Claims that modern day Israel resembles Nazi-era Germany can often be dismissed as anti-Semitic ravings, but now parallels between the two have been made by an unlikely source - a serving senior Israel Defence Forces (IDF) commander. Furthermore, Major General Yair Golan made the comparisons whilst addressing a Holocaust Memorial Day address in front of Israeli politicians.
In his address, Golan said those remembering the Holocaust in which six million Jews were exterminated should also draw lessons from that great horror and ensure it is never repeated. However, he said, he could see some parallels between then and now, except, he appeared to imply, this time Israelis could be seen as the oppressors.
"It's scary to see horrifying developments that took place in Europe begin to unfold here," Golan told the audience. "The Holocaust should bring us to ponder our public lives and, furthermore, it must lead anyone who is capable of taking public responsibility to do so.

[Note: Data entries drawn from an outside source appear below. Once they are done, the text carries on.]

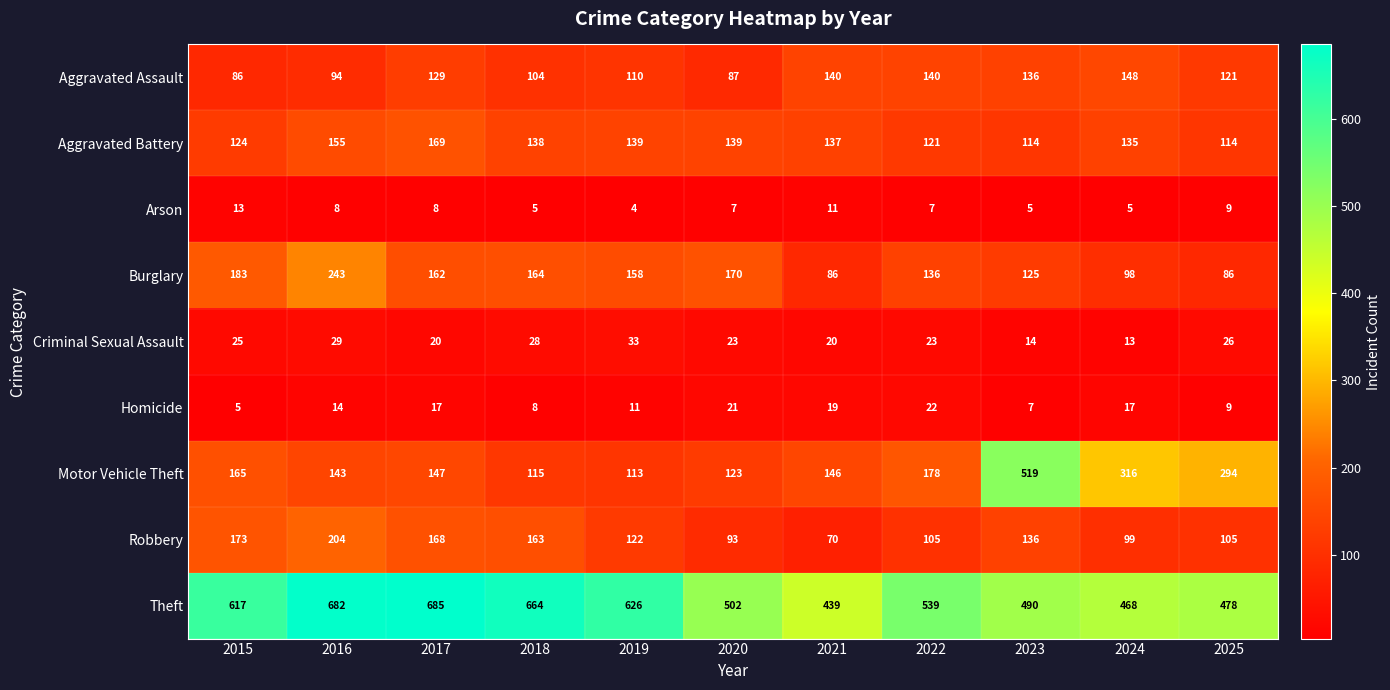

How many data points does each series have?

11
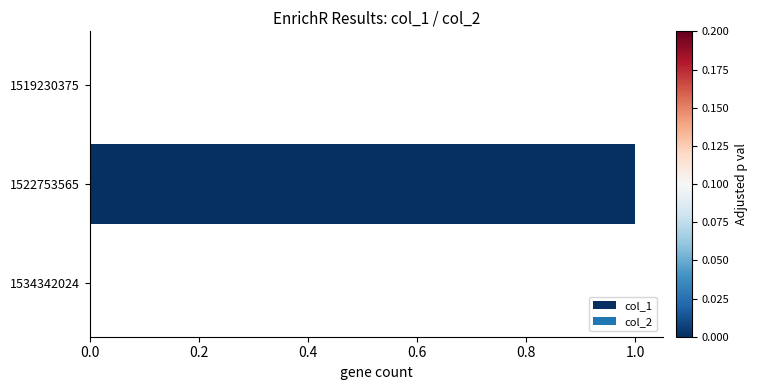

Between 1522753565 and 1534342024, which is larger?

1522753565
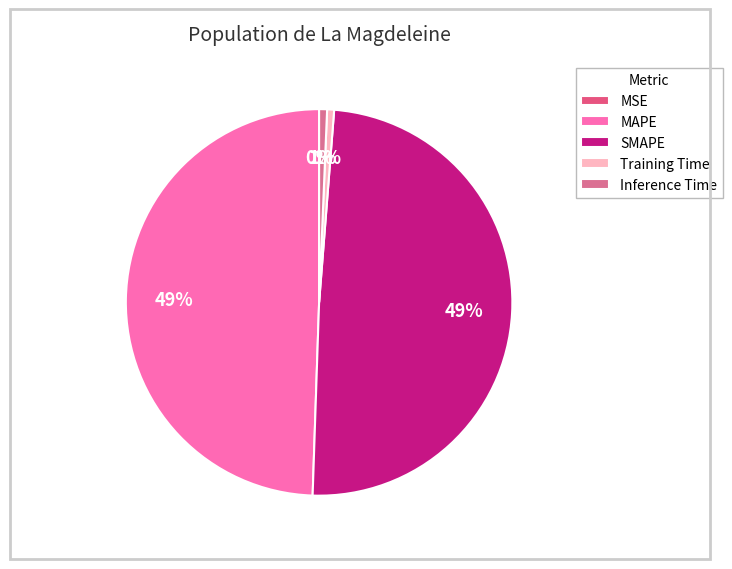

To the nearest percent, what percentage of the pie is Training Time?

1%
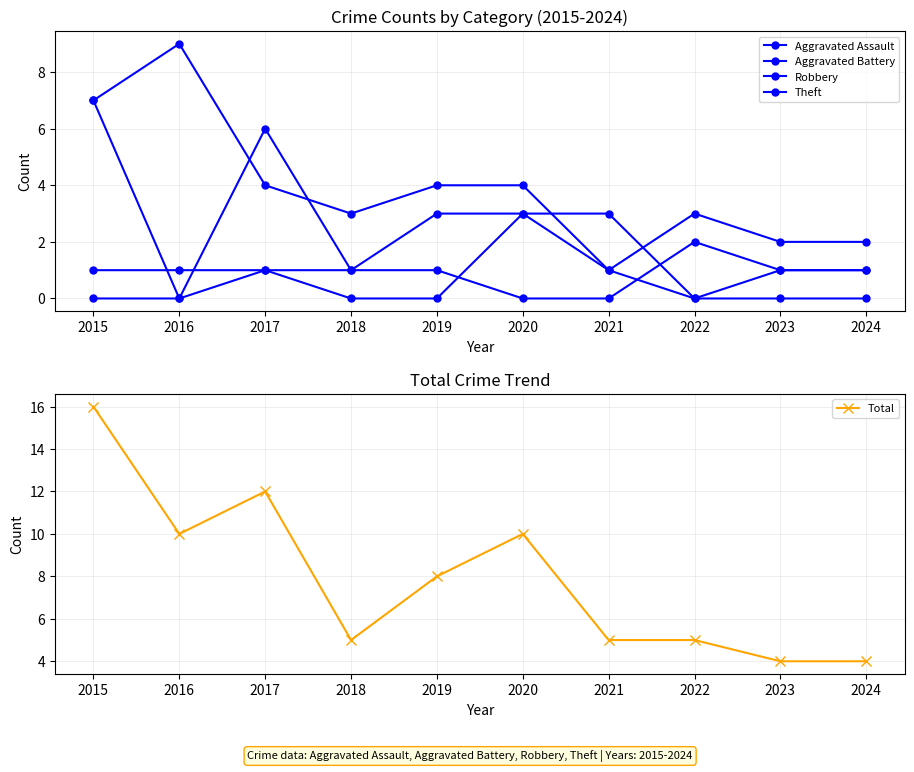

At which category does Robbery reach its first local valley?

2016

"If there is one thing that is scary in remembering the Holocaust, it is noticing horrific processes which developed in Europe – particularly in Germany – 70, 80, and 90 years ago, and finding remnants of that here among us in the year 2016."
Golan, a former paratrooper, also admitted that sometimes Israeli soldiers were heavy-handed in their dealings with Palestinians. However, he cited the example of Sergeant Elor Azaria being tried over a Hebron shooting that was captured on video as evidence the IDF did investigate itself and had high moral standards.
Labour's Ken Livingstone caused outrage when he said Hitler had briefly had the same aims as the Zionists, leading to claims Labour was not doing enough to tackle anti-Semitism within its party. Although Golan did not say that, for the Israeli army's deputy chief, to make any sort of comparison between Israel and Germany will be controversial.
However at the same memorial, the UK Left was condemned by Israeli President Reuven Rivlin.
Addressing Holocaust survivors he said: "Anti-Semitism and the persecution of the Jews are not a fad. It is a difficult chronic disease that penetrates deep into the heart and history of nations.
"We find it today in the voices that can be heard in the heart of a different Europe – from the British left and the extreme right in Eastern Europe and in Europe as a whole, and in areas across of the Arab world."